How do you simplify #5i^32 + 7i^11 + 3i^2 - i^17 # in #a + bi# form?

1 Answer
Dec 13, 2017

#5i^32+7i^11+3i^2-i^17=2-8i#

Explanation:

First, you need to know that the imaginary number #i=sqrt(-1)#.
Let's write out some powers of #i#:
#i=sqrt(-1)#
#i^2=i*i=sqrt(-1)*sqrt(-1)=-1#
#i^3=i^2*i=-1i=-i#
#i^4=i^2*i^2=-1*-1=1#
#i^5=i^4*i=1i=i#
This pattern continues...
I encourage you to try it out.
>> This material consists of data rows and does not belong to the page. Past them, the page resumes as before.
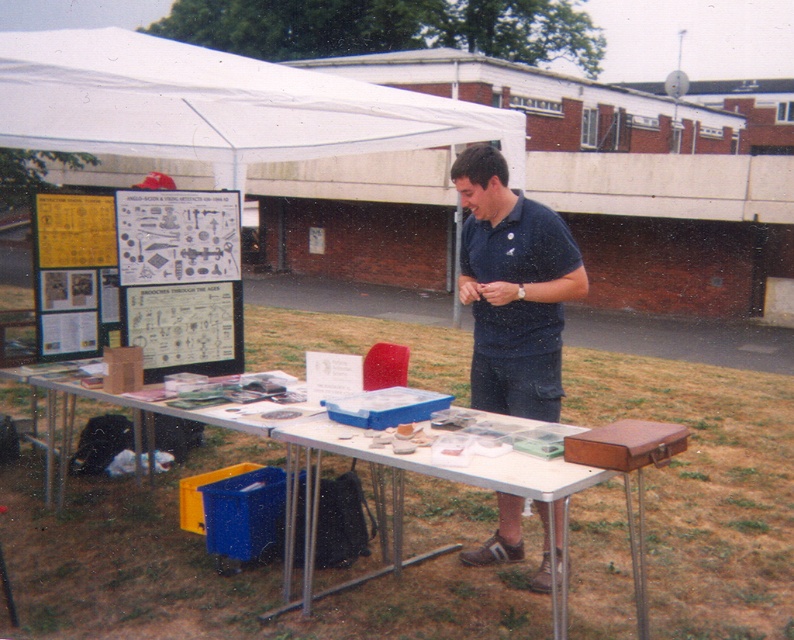
Question: Which point appears farthest from the camera in this image?

Choices:
 (A) (216, 65)
 (B) (505, 458)
 (C) (542, 204)

Answer: (C)

Question: Does white fabric canopy at upper left have a smaller size compared to dark blue shirt at center?

Choices:
 (A) no
 (B) yes

Answer: (A)

Question: Which of the following is the farthest from the observer?

Choices:
 (A) (498, 268)
 (B) (476, 362)
 (C) (430, 472)

Answer: (B)

Question: Which point appears closest to the camera in this image?

Choices:
 (A) (513, 324)
 (B) (475, 401)

Answer: (A)

Question: Is dark blue shirt at center closer to camera compared to dark blue cotton polo shirt at center?

Choices:
 (A) no
 (B) yes

Answer: (A)

Question: Is matte plastic table at center to the left of dark blue cotton polo shirt at center from the viewer's perspective?

Choices:
 (A) yes
 (B) no

Answer: (A)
It's much easier with a pencil and paper than here with all the codes.
Essentially, for each power you raise #i# to, find the number closest to that power that divides evenly by 4 and use it to break the exponent down into smaller powers of #i#.

In this problem, we have:
#i^32#, which may be written as #(i^4)^8=(1)^8=1#
#i^11#, which is #(i^4)^2*i^3=1*i^3=-i#
#i^2#, which is just #-1#,
and
#i^17#, which is #(i^4)^4*i=1*i=i#

Plug these simplified values in your original expression:
#5(1)+7(-i)+3(-1)-i#
and treat #i# like a variable to simplify:
#5-7i-3+i=2-8i#

If you're confused about those middle steps, watch a video:
https://goo.gl/a3K93B

Hope that helps! Imaginary numbers are cool!